## Written task
Return the records exactly as they stand, and keep the pictures out of the copy.

## Input material
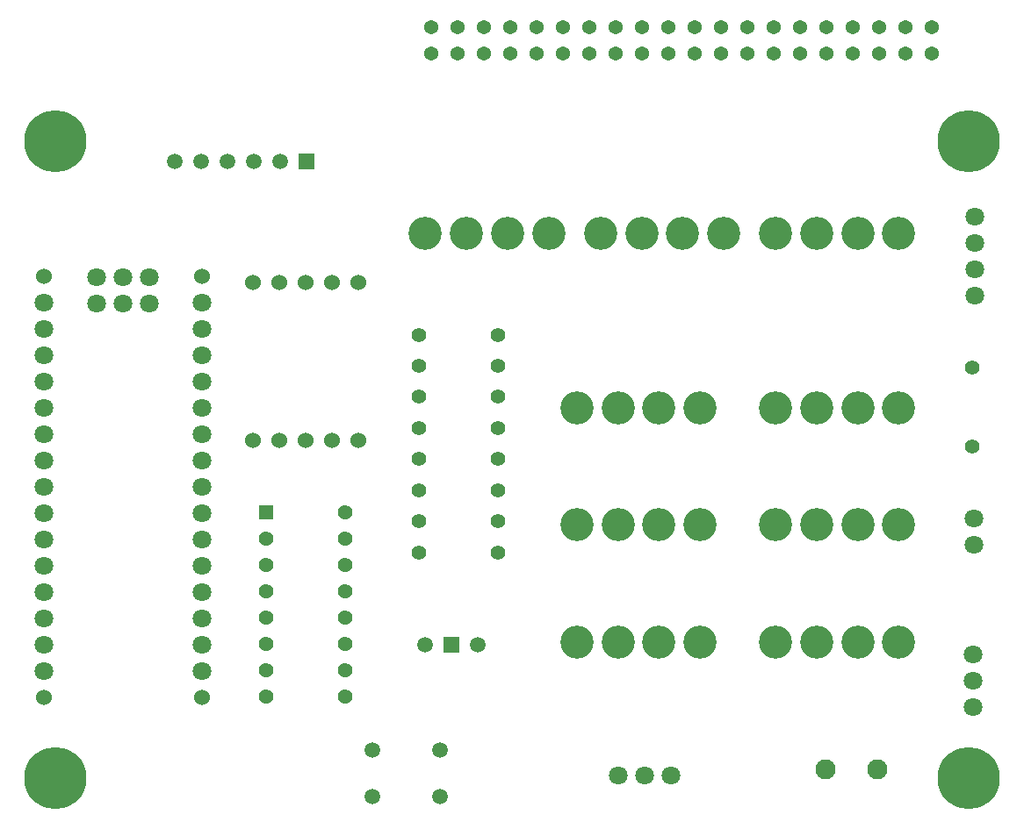
<source format=gbr>
%TF.GenerationSoftware,Altium Limited,Altium Designer,21.8.1 (53)*%
G04 Layer_Color=255*
%FSLAX43Y43*%
%MOMM*%
%TF.SameCoordinates,B19F3460-6A24-425D-A3EB-0114A067EE95*%
%TF.FilePolarity,Positive*%
%TF.FileFunction,Pads,Bot*%
%TF.Part,Single*%
G01*
G75*
%TA.AperFunction,ComponentPad*%
%ADD19C,1.400*%
%ADD20R,1.500X1.500*%
%ADD21C,1.500*%
%TA.AperFunction,ViaPad*%
%ADD22C,6.000*%
%TA.AperFunction,ComponentPad*%
%ADD23C,1.370*%
%ADD24C,1.800*%
%ADD25C,1.524*%
%ADD26C,1.425*%
%ADD27R,1.425X1.425*%
%ADD28C,3.200*%
%ADD29C,1.950*%
D19*
X39510Y32300D02*
D03*
X47130D02*
D03*
X92900Y36500D02*
D03*
Y44120D02*
D03*
X39510Y38300D02*
D03*
X47130D02*
D03*
X39510Y41300D02*
D03*
X47130D02*
D03*
X39510Y44300D02*
D03*
X47130D02*
D03*
X39510Y47300D02*
D03*
X47130D02*
D03*
X47130Y35300D02*
D03*
X39510D02*
D03*
X47130Y29300D02*
D03*
X39510D02*
D03*
X47130Y26300D02*
D03*
X39510D02*
D03*
D20*
X28700Y64000D02*
D03*
X42670Y17370D02*
D03*
D21*
X26160Y64000D02*
D03*
X23620D02*
D03*
X21080D02*
D03*
X18540D02*
D03*
X16000D02*
D03*
X40130Y17370D02*
D03*
X45210D02*
D03*
X41554Y7250D02*
D03*
X35054D02*
D03*
X41554Y2750D02*
D03*
X35054D02*
D03*
D22*
X92500Y66000D02*
D03*
X4500D02*
D03*
X92500Y4500D02*
D03*
X4500D02*
D03*
D23*
X40740Y74460D02*
D03*
Y77000D02*
D03*
X43280Y74460D02*
D03*
Y77000D02*
D03*
X45820Y74460D02*
D03*
Y77000D02*
D03*
X48360Y74460D02*
D03*
Y77000D02*
D03*
X50900Y74460D02*
D03*
Y77000D02*
D03*
X53440Y74460D02*
D03*
Y77000D02*
D03*
X55980Y74460D02*
D03*
Y77000D02*
D03*
X58520Y74460D02*
D03*
Y77000D02*
D03*
X61060Y74460D02*
D03*
Y77000D02*
D03*
X63600Y74460D02*
D03*
Y77000D02*
D03*
X66140Y74460D02*
D03*
Y77000D02*
D03*
X68680Y74460D02*
D03*
Y77000D02*
D03*
X71220Y74460D02*
D03*
Y77000D02*
D03*
X73760Y74460D02*
D03*
Y77000D02*
D03*
X76300Y74460D02*
D03*
Y77000D02*
D03*
X78840Y74460D02*
D03*
Y77000D02*
D03*
X81380Y74460D02*
D03*
Y77000D02*
D03*
X83920Y74460D02*
D03*
Y77000D02*
D03*
X86460Y74460D02*
D03*
Y77000D02*
D03*
X89000Y74460D02*
D03*
Y77000D02*
D03*
D24*
X93000Y16420D02*
D03*
Y13880D02*
D03*
Y11340D02*
D03*
X93050Y27000D02*
D03*
Y29540D02*
D03*
X93150Y58660D02*
D03*
Y56120D02*
D03*
Y53580D02*
D03*
Y51040D02*
D03*
X58793Y4727D02*
D03*
X61333D02*
D03*
X63874D02*
D03*
X3380Y50370D02*
D03*
Y47830D02*
D03*
Y45290D02*
D03*
Y42750D02*
D03*
Y40210D02*
D03*
Y37670D02*
D03*
Y35130D02*
D03*
Y32590D02*
D03*
Y30050D02*
D03*
Y27510D02*
D03*
Y24970D02*
D03*
Y22430D02*
D03*
Y19890D02*
D03*
Y17350D02*
D03*
Y14810D02*
D03*
X18620D02*
D03*
Y17350D02*
D03*
Y19890D02*
D03*
Y22430D02*
D03*
Y24970D02*
D03*
Y27510D02*
D03*
Y30050D02*
D03*
Y32590D02*
D03*
Y35130D02*
D03*
Y37670D02*
D03*
Y40210D02*
D03*
Y42750D02*
D03*
Y45290D02*
D03*
Y47830D02*
D03*
Y50370D02*
D03*
X8470Y52810D02*
D03*
X11010D02*
D03*
X13550D02*
D03*
X8470Y50270D02*
D03*
X11010D02*
D03*
X13550D02*
D03*
D25*
X3380Y12270D02*
D03*
X18620D02*
D03*
X3380Y52910D02*
D03*
X18620D02*
D03*
X23500Y37060D02*
D03*
X26040D02*
D03*
X28580D02*
D03*
X31120D02*
D03*
X33660D02*
D03*
Y52300D02*
D03*
X31120D02*
D03*
X28580D02*
D03*
X26040D02*
D03*
X23500D02*
D03*
D26*
X32390Y30150D02*
D03*
Y27610D02*
D03*
Y25070D02*
D03*
Y22530D02*
D03*
Y19990D02*
D03*
Y17450D02*
D03*
Y14910D02*
D03*
Y12370D02*
D03*
X24770D02*
D03*
Y14910D02*
D03*
Y17450D02*
D03*
Y19990D02*
D03*
Y22530D02*
D03*
Y25070D02*
D03*
Y27610D02*
D03*
D27*
Y30150D02*
D03*
D28*
X57040Y57050D02*
D03*
X61000D02*
D03*
X64960D02*
D03*
X68920D02*
D03*
X73920D02*
D03*
X77880D02*
D03*
X81840D02*
D03*
X85800D02*
D03*
X40160D02*
D03*
X44120D02*
D03*
X48080D02*
D03*
X52040D02*
D03*
X54760Y40230D02*
D03*
X58720D02*
D03*
X62680D02*
D03*
X66640D02*
D03*
X73920D02*
D03*
X77880D02*
D03*
X81840D02*
D03*
X85800D02*
D03*
X73920Y28950D02*
D03*
X77880D02*
D03*
X81840D02*
D03*
X85800D02*
D03*
X54760D02*
D03*
X58720D02*
D03*
X62680D02*
D03*
X66640D02*
D03*
X73920Y17670D02*
D03*
X77880D02*
D03*
X81840D02*
D03*
X85800D02*
D03*
X54760D02*
D03*
X58720D02*
D03*
X62680D02*
D03*
X66640D02*
D03*
D29*
X83700Y5327D02*
D03*
X78700D02*
D03*
%TF.MD5,d6dfac318141bc23efb0b6d60fc0d161*%
M02*

</source>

## Written answer
<source format=gbr>
%TF.GenerationSoftware,Altium Limited,Altium Designer,21.8.1 (53)*%
G04 Layer_Color=255*
%FSLAX43Y43*%
%MOMM*%
%TF.SameCoordinates,B19F3460-6A24-425D-A3EB-0114A067EE95*%
%TF.FilePolarity,Positive*%
%TF.FileFunction,Pads,Bot*%
%TF.Part,Single*%
G01*
G75*
%TA.AperFunction,ComponentPad*%
%ADD19C,1.400*%
%ADD20R,1.500X1.500*%
%ADD21C,1.500*%
%TA.AperFunction,ViaPad*%
%ADD22C,6.000*%
%TA.AperFunction,ComponentPad*%
%ADD23C,1.370*%
%ADD24C,1.800*%
%ADD25C,1.524*%
%ADD26C,1.425*%
%ADD27R,1.425X1.425*%
%ADD28C,3.200*%
%ADD29C,1.950*%
D19*
X39510Y32300D02*
D03*
X47130D02*
D03*
X92900Y36500D02*
D03*
Y44120D02*
D03*
X39510Y38300D02*
D03*
X47130D02*
D03*
X39510Y41300D02*
D03*
X47130D02*
D03*
X39510Y44300D02*
D03*
X47130D02*
D03*
X39510Y47300D02*
D03*
X47130D02*
D03*
X47130Y35300D02*
D03*
X39510D02*
D03*
X47130Y29300D02*
D03*
X39510D02*
D03*
X47130Y26300D02*
D03*
X39510D02*
D03*
D20*
X28700Y64000D02*
D03*
X42670Y17370D02*
D03*
D21*
X26160Y64000D02*
D03*
X23620D02*
D03*
X21080D02*
D03*
X18540D02*
D03*
X16000D02*
D03*
X40130Y17370D02*
D03*
X45210D02*
D03*
X41554Y7250D02*
D03*
X35054D02*
D03*
X41554Y2750D02*
D03*
X35054D02*
D03*
D22*
X92500Y66000D02*
D03*
X4500D02*
D03*
X92500Y4500D02*
D03*
X4500D02*
D03*
D23*
X40740Y74460D02*
D03*
Y77000D02*
D03*
X43280Y74460D02*
D03*
Y77000D02*
D03*
X45820Y74460D02*
D03*
Y77000D02*
D03*
X48360Y74460D02*
D03*
Y77000D02*
D03*
X50900Y74460D02*
D03*
Y77000D02*
D03*
X53440Y74460D02*
D03*
Y77000D02*
D03*
X55980Y74460D02*
D03*
Y77000D02*
D03*
X58520Y74460D02*
D03*
Y77000D02*
D03*
X61060Y74460D02*
D03*
Y77000D02*
D03*
X63600Y74460D02*
D03*
Y77000D02*
D03*
X66140Y74460D02*
D03*
Y77000D02*
D03*
X68680Y74460D02*
D03*
Y77000D02*
D03*
X71220Y74460D02*
D03*
Y77000D02*
D03*
X73760Y74460D02*
D03*
Y77000D02*
D03*
X76300Y74460D02*
D03*
Y77000D02*
D03*
X78840Y74460D02*
D03*
Y77000D02*
D03*
X81380Y74460D02*
D03*
Y77000D02*
D03*
X83920Y74460D02*
D03*
Y77000D02*
D03*
X86460Y74460D02*
D03*
Y77000D02*
D03*
X89000Y74460D02*
D03*
Y77000D02*
D03*
D24*
X93000Y16420D02*
D03*
Y13880D02*
D03*
Y11340D02*
D03*
X93050Y27000D02*
D03*
Y29540D02*
D03*
X93150Y58660D02*
D03*
Y56120D02*
D03*
Y53580D02*
D03*
Y51040D02*
D03*
X58793Y4727D02*
D03*
X61333D02*
D03*
X63874D02*
D03*
X3380Y50370D02*
D03*
Y47830D02*
D03*
Y45290D02*
D03*
Y42750D02*
D03*
Y40210D02*
D03*
Y37670D02*
D03*
Y35130D02*
D03*
Y32590D02*
D03*
Y30050D02*
D03*
Y27510D02*
D03*
Y24970D02*
D03*
Y22430D02*
D03*
Y19890D02*
D03*
Y17350D02*
D03*
Y14810D02*
D03*
X18620D02*
D03*
Y17350D02*
D03*
Y19890D02*
D03*
Y22430D02*
D03*
Y24970D02*
D03*
Y27510D02*
D03*
Y30050D02*
D03*
Y32590D02*
D03*
Y35130D02*
D03*
Y37670D02*
D03*
Y40210D02*
D03*
Y42750D02*
D03*
Y45290D02*
D03*
Y47830D02*
D03*
Y50370D02*
D03*
X8470Y52810D02*
D03*
X11010D02*
D03*
X13550D02*
D03*
X8470Y50270D02*
D03*
X11010D02*
D03*
X13550D02*
D03*
D25*
X3380Y12270D02*
D03*
X18620D02*
D03*
X3380Y52910D02*
D03*
X18620D02*
D03*
X23500Y37060D02*
D03*
X26040D02*
D03*
X28580D02*
D03*
X31120D02*
D03*
X33660D02*
D03*
Y52300D02*
D03*
X31120D02*
D03*
X28580D02*
D03*
X26040D02*
D03*
X23500D02*
D03*
D26*
X32390Y30150D02*
D03*
Y27610D02*
D03*
Y25070D02*
D03*
Y22530D02*
D03*
Y19990D02*
D03*
Y17450D02*
D03*
Y14910D02*
D03*
Y12370D02*
D03*
X24770D02*
D03*
Y14910D02*
D03*
Y17450D02*
D03*
Y19990D02*
D03*
Y22530D02*
D03*
Y25070D02*
D03*
Y27610D02*
D03*
D27*
Y30150D02*
D03*
D28*
X57040Y57050D02*
D03*
X61000D02*
D03*
X64960D02*
D03*
X68920D02*
D03*
X73920D02*
D03*
X77880D02*
D03*
X81840D02*
D03*
X85800D02*
D03*
X40160D02*
D03*
X44120D02*
D03*
X48080D02*
D03*
X52040D02*
D03*
X54760Y40230D02*
D03*
X58720D02*
D03*
X62680D02*
D03*
X66640D02*
D03*
X73920D02*
D03*
X77880D02*
D03*
X81840D02*
D03*
X85800D02*
D03*
X73920Y28950D02*
D03*
X77880D02*
D03*
X81840D02*
D03*
X85800D02*
D03*
X54760D02*
D03*
X58720D02*
D03*
X62680D02*
D03*
X66640D02*
D03*
X73920Y17670D02*
D03*
X77880D02*
D03*
X81840D02*
D03*
X85800D02*
D03*
X54760D02*
D03*
X58720D02*
D03*
X62680D02*
D03*
X66640D02*
D03*
D29*
X83700Y5327D02*
D03*
X78700D02*
D03*
%TF.MD5,d6dfac318141bc23efb0b6d60fc0d161*%
M02*

</source>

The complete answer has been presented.